Often known as the 'Modi Girl', in an interview with me in 2016, she had fondly recollected the time when Prime Minister Modi was leaving without visiting her stall during the Hornbill Festival and she was annoyed because they were struggling entrepreneurs from Northeast India, where it is so difficult to work on their own and start a business. Yet it was only the politicians and bureaucrats who got to meet him.

"I ran after him and he was so kind to follow me back to look at our work, his humility really touched my heart. It was one of the most surreal and inspiring moments when you realize he is as human as you and me. Anything is possible and you can do anything or be anything you want to be. If he can become the Prime Minister of a great democracy, then even we can be anything that we want to be. Like how my mentor Thavaseelan always reminds me- 'Everything you want is on the other side of fear'", she said.

A go-getter, Zuboni was not somebody who would just sit down and rue about problems because solutions was what she seeked.

But, the dreaded morning of November 14, 2017 was a day that the entire Northeast India, especially the entrepreneurs and young people who had a chance to be inspired by her positivity will remember as long as they live. The 'Modi-girl' was no more! The girl who inspired numerous souls, the one who felt deeply for the downtrodden women and children, an exuberant enthusiast who had touched many lives had just lost her own!

Condolences poured in from all sections of society and social media was flooded with messages from all those whose lives she made better in one way or another, a clear testimony of a blissful life that she lived.

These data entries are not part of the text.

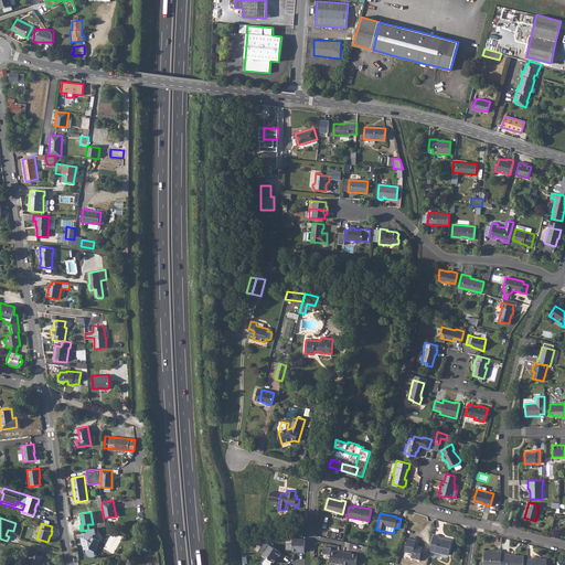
[(96,556),(95,552),(97,551),(99,546),(98,545),(100,541),(94,537),(95,535),(96,534),(95,529),(88,530),(86,530),(87,533),(85,537),(82,539),(83,543),(84,548),(84,550),(85,551),(85,552),(85,553),(86,553),(86,554),(87,555),(88,555),(88,556),(89,556),(91,556),(93,557),(94,557),(95,556),(96,556)]
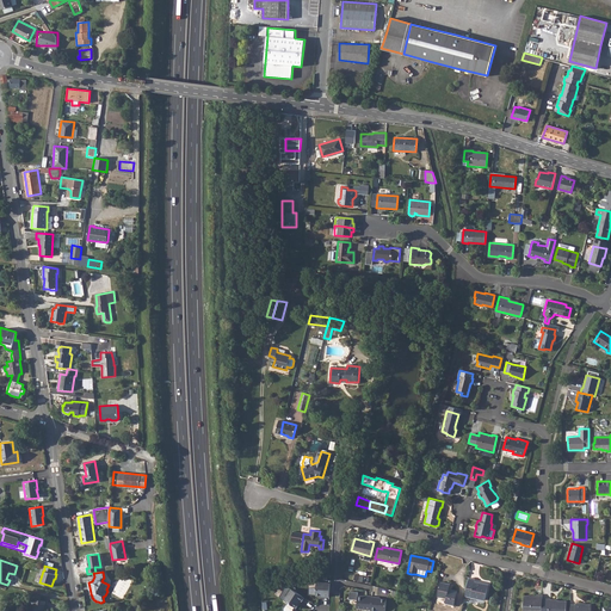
[(468,579),(464,596),(485,600),(488,585),(475,581),(475,580),(468,579)]
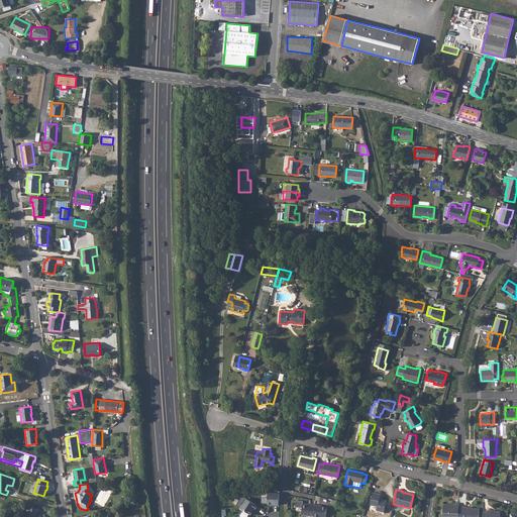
[(276,505),(280,505),(280,493),(269,493),(269,504),(273,504),(276,504),(276,505)]
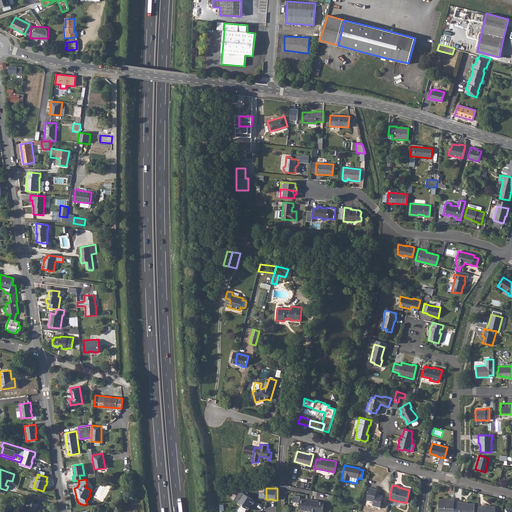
[(369,488),(367,498),(374,499),(374,501),(373,505),(380,507),(383,495),(376,494),(377,490),(369,488)]
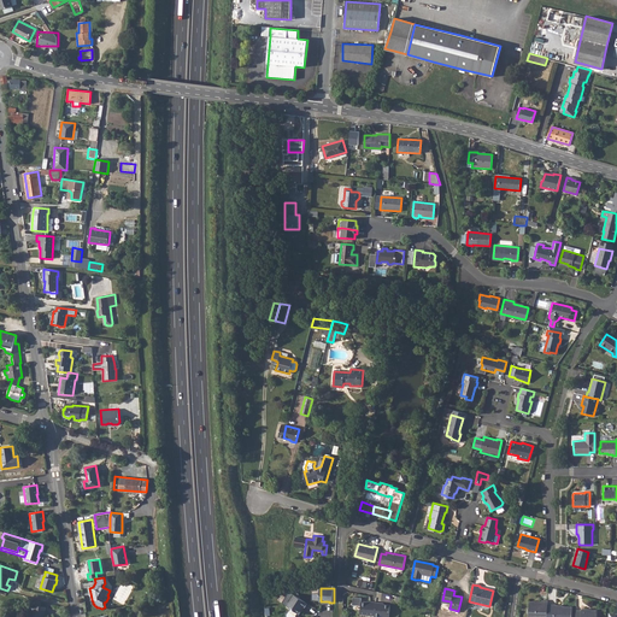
[(306,606),(310,603),(298,594),(291,605),(300,612),(304,609),(306,605),(306,606)]
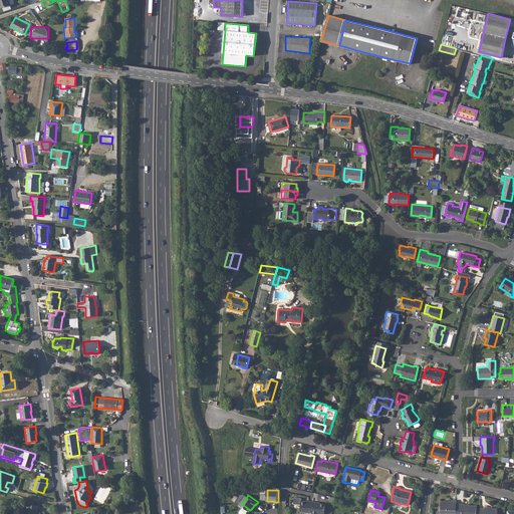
[(312,513),(311,513),(323,513),(325,505),(317,504),(317,503),(313,503),(313,502),(309,501),(309,502),(301,501),(300,512),(307,512),(307,513),(312,513)]
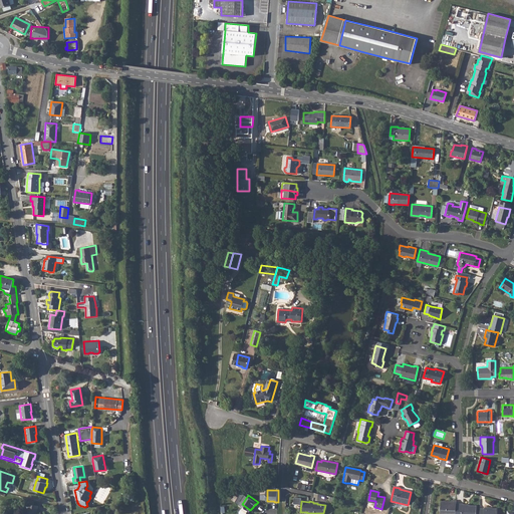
[(445,503),(444,502),(441,502),(441,507),(440,508),(439,511),(441,512),(440,513),(455,513),(456,504),(456,501),(452,501),(452,502),(447,502),(447,503),(445,503)]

Zuboni's death is not one to be sighed about and forgotten, for her death throws light on the neglected plight of entrepreneurs in not only Nagaland but in Northeast India as a whole. She was often seen ruing how difficult it was to do business in Nagaland. Often in her long conversations with the writer over phone, she was troubled by the fact how entrepreneurs were financially neglected and despite Northeast India having such a great talent pool and numerous start ups coming up in the recent past, the level of assistance provided by the government as well as other able enterprises was negligible. About two years ago, she was seen posting a status on social media about difficulties faced by an entrepreneur. But she was one who would forge ahead and also inspire and encourage other upcoming entrepreneurs, until that fateful day.

But times change, and most importantly, circumstances alter a person's perspective towards life and the decisions they make in future. Perhaps, while being so busy creating a rainbow for others, there was nobody to build a rainbow for the young soul; perhaps we all assumed that the Nari Shakti Puraskar Awardee was strong enough to face challenges alone; Perhaps, we needed her so much that we forgot how much she needed us!

And today, a year after Zuboni's mortal non-existence, I hope and pray that a lesson has been learnt- stop, listen, relax and lend an ear to the problems, perhaps a helping hand or even just your presence would be enough to save a precious life!